US Medicare Program: "How Medicare Became a Thieves' Bazaar with Florida as the Epicenter" - by Chris Parker

Florida Governor Rick Scott former CEO of  Columbia/HCA
Think of the Medicare program as a bank that never bothered to buy a safe. Everyone from HMOs to drug dealers have been caught robbing it time and time again, stealing the kind of money that makes the sequester look like pocket change. While the credit-card industry uses data-mining techniques to flag fraud within minutes, CMS has allowed the most obvious schemes to run for years, rarely the wiser.

"Washington has long bragged that Medicare only has a 2 percent administrative overhead," Brady says. "But with that, we've paid a steep price in far too much fraud."

Given how often such blatant thievery goes undetected, no one's sure how much fraud there really is. Conservative estimates place the bill at $100 billion annually. The more adventurous peg the figure closer to $300 billion — three times what the feds spend on education.

It has left federal health care little more than an unlocked home, where street punks and gangsters, doctors and even states walk right in and help themselves to whatever's inside.

Then there's Armen Kazarian, kingpin of Los Angeles' Armenian mob. The feds say his gang stole the identities of doctors and patients while setting up fake clinics across the country. They knew nothing of medicine, sending Medicare fake bills that showed eye doctors doing bladder tests, obstetricians testing for skin allergies and dermatologists billing for heart exams.

Warm weather attracts mold, mosquitoes and retirees with government benefits. So it's no surprise that Miami is the epicenter of health-care fraud.

Then there's the culture of fraud that stinks to the very head of Florida government.

During the 1990s, Republican governor Rick Scott was CEO of the hospital company Columbia/HCA. As the feds later discovered from the largest fraud case in Medicare history, the company seemed more organized-crime outfit than health-care provider.

Columbia billed for tests that weren't necessary or ordered, submitted false diagnoses to increase reimbursements, paid kickbacks to doctors for patient referrals and billed for home visits that people didn't qualify for or receive.

The smoking gun was the two sets of books Columbia kept.
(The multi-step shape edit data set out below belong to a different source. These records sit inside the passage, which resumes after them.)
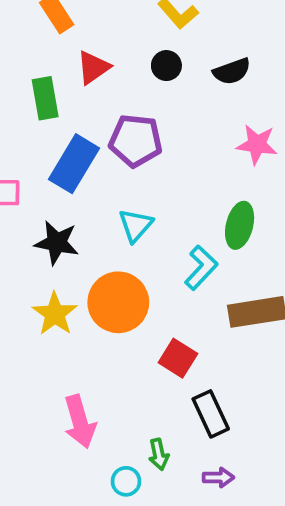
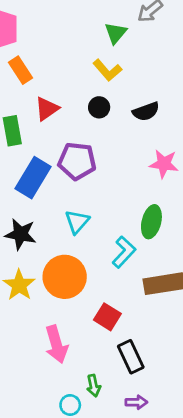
pink arrow: (80, 422) -> (56, 344), moved

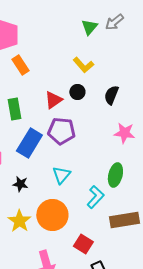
green triangle: (116, 33) -> (89, 27), moved
red triangle: (47, 109) -> (53, 100), moved
black semicircle: (146, 111) -> (111, 95), turned 132
black star: (21, 234) -> (20, 184), size x0.7

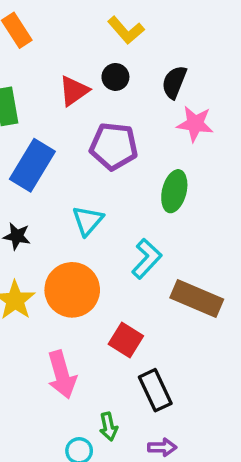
purple pentagon: (61, 131) -> (114, 146), moved
pink star: (124, 133) -> (195, 124), moved
green ellipse: (115, 175) -> (174, 191), moved
brown rectangle: (124, 220) -> (197, 298), turned 32

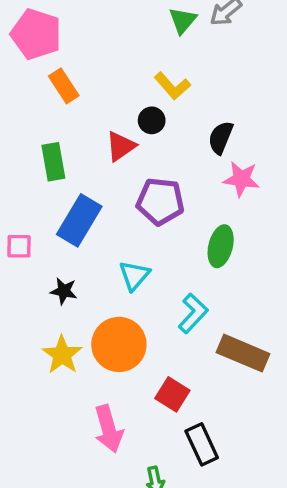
black circle: (115, 77) -> (152, 120), moved

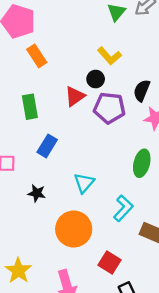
purple pentagon: (160, 201) -> (109, 108), moved
blue rectangle: (79, 220) -> (47, 146), size x0.7
yellow star: (62, 355) -> (18, 271), moved

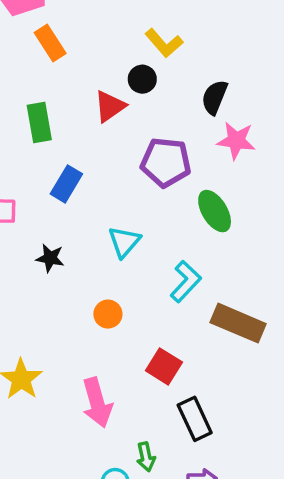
purple pentagon: (109, 108) -> (166, 162), moved
green ellipse: (142, 163) -> (215, 211), turned -45
orange circle: (74, 229) -> (108, 314), size x0.5

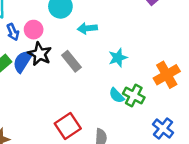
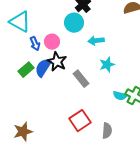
cyan star: (118, 58) -> (107, 65), moved
gray rectangle: (71, 61) -> (81, 79), moved
cyan semicircle: (117, 95) -> (120, 96), turned -32

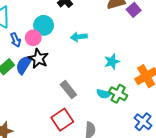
cyan circle: (74, 23) -> (44, 25), moved
cyan star: (107, 65) -> (112, 62), moved
gray rectangle: (81, 79) -> (68, 90), moved

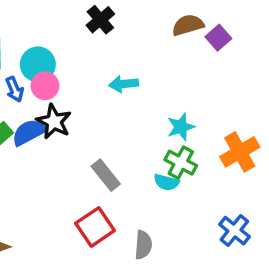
cyan circle: (44, 25) -> (38, 64), moved
blue semicircle: (24, 65) -> (29, 132), turned 30
green cross: (118, 94) -> (181, 163), moved

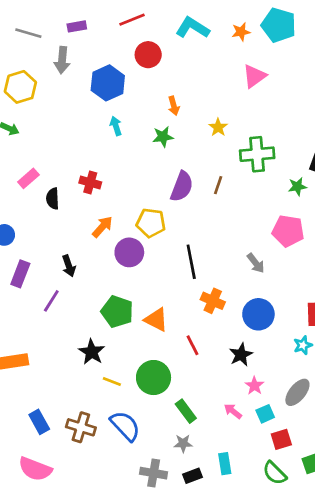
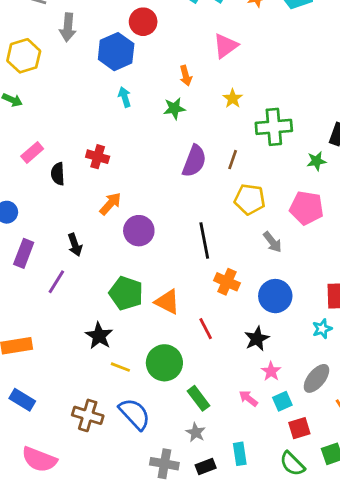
red circle: (148, 55) -> (143, 22), moved
pink triangle: (254, 76) -> (226, 46), moved
yellow pentagon: (151, 223) -> (250, 199), moved
blue rectangle: (39, 422) -> (22, 400), moved, turned -30
gray star: (183, 443) -> (196, 432), turned 30

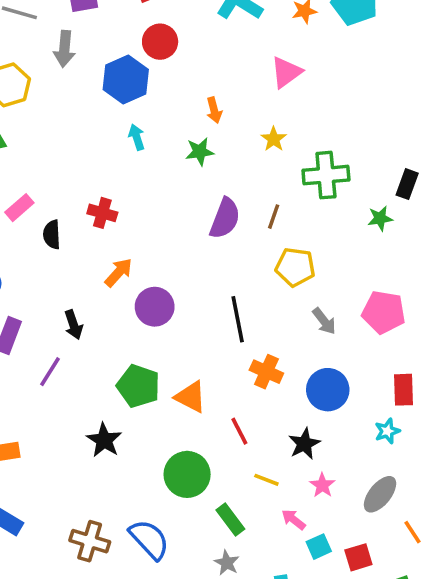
pink triangle: (226, 46) -> (286, 72), moved
pink pentagon: (307, 208) -> (384, 312), moved
yellow line: (120, 367) -> (266, 480), moved
cyan square: (282, 401) -> (319, 547), moved

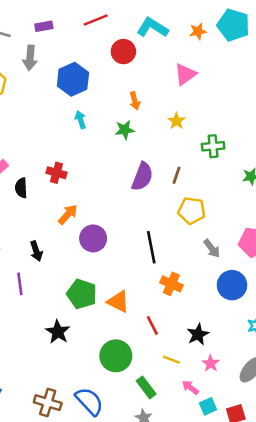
red circle: (160, 42) -> (123, 52), moved
green cross: (326, 175) -> (213, 146), size x0.7
purple line: (50, 372) -> (20, 284), turned -40
blue circle: (328, 390) -> (232, 285), moved

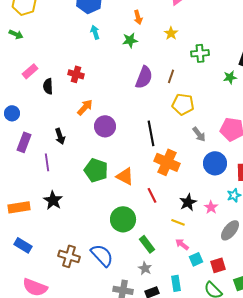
orange cross: (171, 284) -> (167, 162), size x1.4
black star: (58, 332) -> (53, 200), moved
yellow line: (171, 360) -> (178, 222), moved
pink star: (211, 363) -> (211, 207), moved

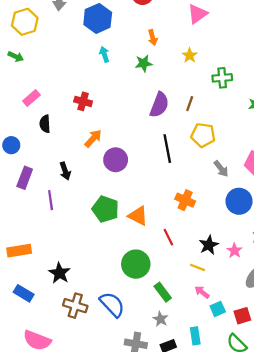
black semicircle: (48, 86) -> (45, 124), moved
black line: (151, 133) -> (167, 149), moved
orange cross: (167, 162) -> (185, 200), size x0.7
black star: (53, 200) -> (60, 273), moved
One detailed all Medicare submittals. The other noted which were fraudulent, allowing Columbia to keep enough reserves to pay penalties should it ever get caught. A whistleblower estimated that fraud alone accounted for more than one-third of the company's profits.

When the whip came down in 2003, Columbia settled for $2 billion in fines for "systematically defrauding federal health-care programs." Scott claimed ignorance, though it's hard to believe that a self-described hands-on executive wouldn't know where a third of his company's profits came from. He was eventually fired — but with the velvet landing accorded to disgraced CEOs.

Scott walked away with nearly $10 million in severance, stocks worth $300 million, and a $1 million-a-year consulting contract - and then he went into politics.